=== ВОПРОСЫ И ЗАДАНИЯ ===
(1) Перепечатайте из текста для разбора отрывок, начиная со слов «Тогда, в октябре» и далее вплоть до слов «средствами политического террора.».
(2) Определите, согласуется ли с текстом для разбора каждое утверждение, и ответьте «да» или «нет», дословно приведя решающие слова текста. (a) Учредительное собрание было разогнано, а демонстрация рабочих расстреляна. (b) Петроградские рабочие вышли на демонстрацию в защиту Учредительного собрания в октябре 1917 года. (c) Оппозиционные газеты были закрыты на второй день Советской власти.

=== ТЕКСТ ДЛЯ РАЗБОРА ===
────────

Тогда, в октябре 1917 года, возник первый в советской истории правительственный кризис. В своем заявлении вышедшие в отставку предупреждали, что сохранение однопартийного правительства в стране, где большинство еще не прониклось большевистской идеологией, возможно лишь средствами политического террора.

Дальнейшие события, к сожалению, подтвердили опасения старых большевиков.

Отказ от создания коалиционного правительства в октябре 1917 года был первым, еще бескровным актом сужения демократии. Впервые голос людей в сапогах оказался сильнее гражданского голоса. Неограниченная власть уже начинала дурманить голову. Когда 5 января 1918 года при повторной попытке вернуть революцию в русло демократии петроградские рабочие вышли на демонстрацию в защиту Учредительного собрания, против них были посланы войска. Учредительное собрание было объявлено «контрреволюционным» и разогнано, демонстрация рабочих расстреляна. Была упущена историческая возможность сотрудничества левых сил России в рамках демократически избранного парламента. Гражданский мир был отвергнут, ворота в трагедию гражданской войны открыты. Для поддержания власти теперь требовались не политики, а люди в сапогах — все в большем и в большем количестве. Героем времени становился Троцкий. «Россия, кровью умытая» являет миру новую, незнакомую прежде цивилизацию — цивилизацию сапог и кожаных тужурок.

Бездна

У Н. В. Гоголя есть очень верное нравственное рассуждение, которое вместе с тем применимо и к политике: «Человека нельзя ограничить другим человеком, на следующий год окажется, что надо ограничить и того, который приставлен для ограничения, и тогда ограничениям не будет конца…»

Ограничение демократии и свобод в первые же дни революции (как, например, запрещение буржуазных партий и закрытие оппозиционных газет на второй день Советской власти) было опасно не только тем, что сосредоточивало в руках одной группы людей бесконтрольную власть, но и тем, что закрывало дорогу к легальному изъявлению несогласия. Насилие над демократией порождало сопротивление, сопротивление вызывало террор. Одна бездна призывала другую. И в этих безднах гибли не только миллионы безвинных, моральной пагубе было подвержено несравнимо большее число людей. На смену отвергнутых революцией привычных добродетелей и нравственных начал пришел унифицированный критерий добра и зла — классовая ненависть. Направленные в первые месяцы революции исключительно против тех, в ком видели эксплуататоров, — против «помещиков» и «капиталистов», они вскоре разлили свой яд и на другие классы и группы людей и в конечном счете обернулись против рабочих и крестьян. «Классовый антагонизм и классовая борьба отравили души людей страшными ядами — завистью, ненавистью, злобой. Отравлены и гибнут и души пролетариев и души буржуазии», — писал Н. А. Бердяев в книге «Христианство и классовая борьба».

────────

=== ДАННЫЕ ДЛЯ АНАЛИЗА ===

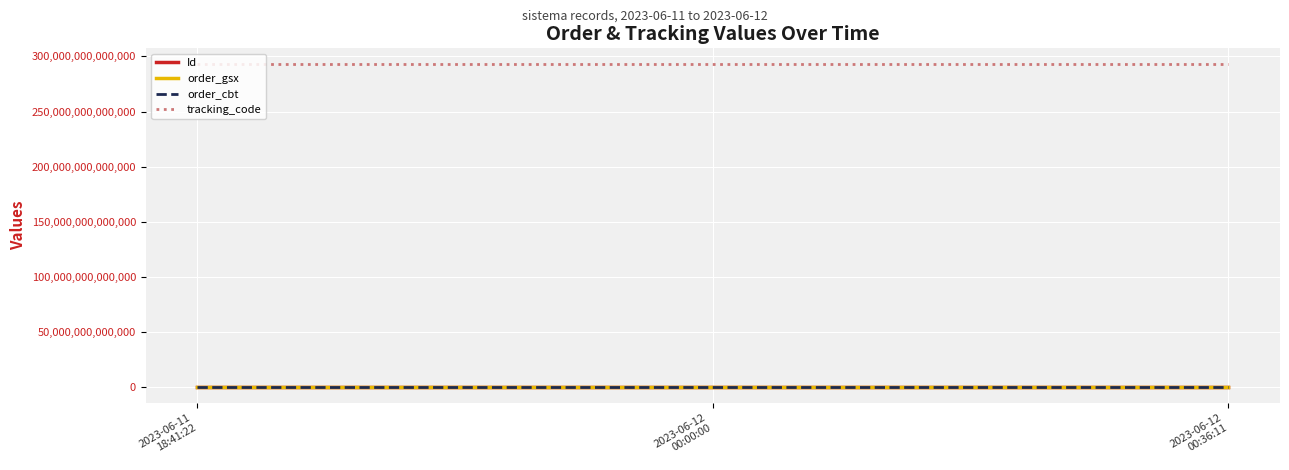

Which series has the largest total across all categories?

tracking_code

────────

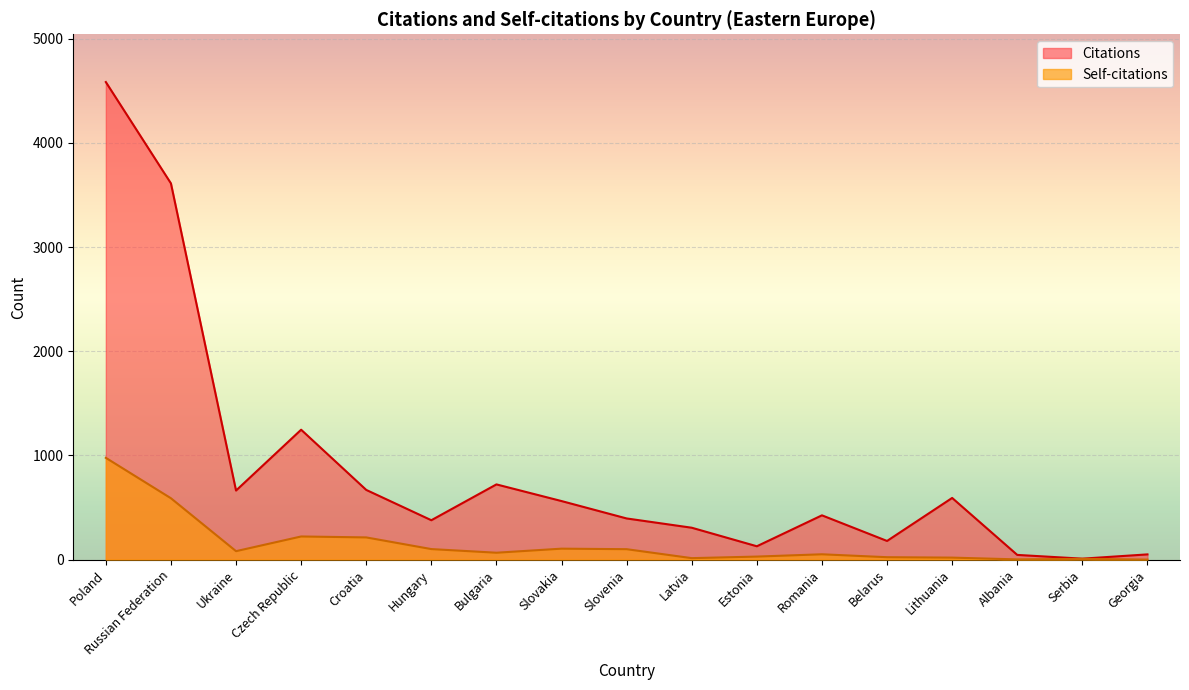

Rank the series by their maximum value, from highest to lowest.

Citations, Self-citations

────────

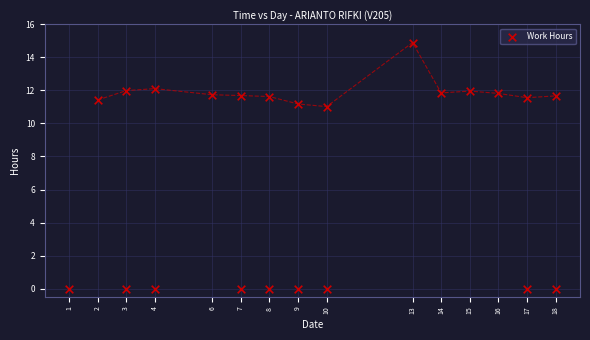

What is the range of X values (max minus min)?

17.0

────────

=== ОТВЕТЫ К ЗАДАНИЯМ ===
(1)
Тогда, в октябре 1917 года, возник первый в советской истории правительственный кризис. В своем заявлении вышедшие в отставку предупреждали, что сохранение однопартийного правительства в стране, где большинство еще не прониклось большевистской идеологией, возможно лишь средствами политического террора.

(2)
(a) Да: «Учредительное собрание было объявлено «контрреволюционным» и разогнано, демонстрация рабочих расстреляна».
(b) Нет: «Когда 5 января 1918 года при повторной попытке вернуть революцию в русло демократии петроградские рабочие вышли на демонстрацию в защиту Учредительного собрания».
(c) Да: «закрытие оппозиционных газет на второй день Советской власти».